=== Challenge ===
Retype every line of the data below word for word, leaving the embedded images out of your answer.

**** Rows

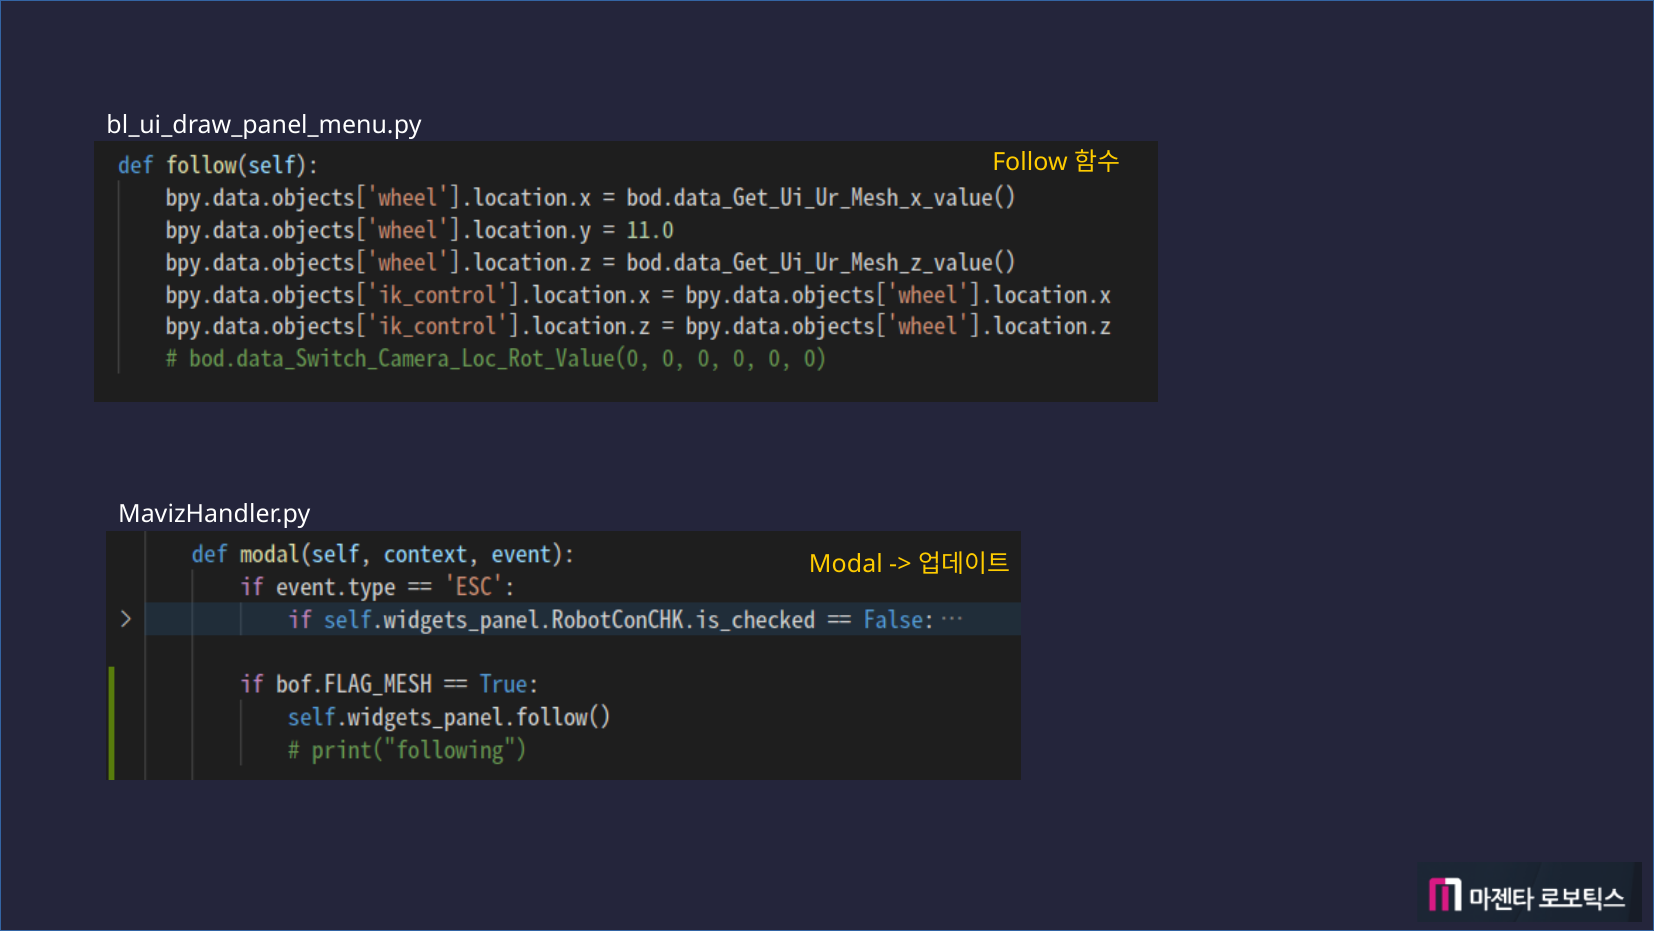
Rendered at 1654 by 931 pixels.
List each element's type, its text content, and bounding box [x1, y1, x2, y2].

picture [94, 141, 1158, 402]
list Modal -> 업데이트 [738, 543, 1022, 626]
picture [1417, 862, 1642, 922]
list Follow 함수 [921, 141, 1158, 225]
list MavizHandler.py [47, 496, 721, 544]
picture [106, 531, 1021, 780]
text_box [0, 0, 1654, 931]
list bl_ui_draw_panel_menu.py [35, 106, 709, 154]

********

=== In response ===
Rendered at 1654 by 931 pixels.
List each element's type, its text content, and bounding box [x1, y1, x2, y2].

picture [94, 141, 1158, 402]
list Modal -> 업데이트 [738, 543, 1022, 626]
picture [1417, 862, 1642, 922]
list Follow 함수 [921, 141, 1158, 225]
list MavizHandler.py [47, 496, 721, 544]
picture [106, 531, 1021, 780]
text_box [0, 0, 1654, 931]
list bl_ui_draw_panel_menu.py [35, 106, 709, 154]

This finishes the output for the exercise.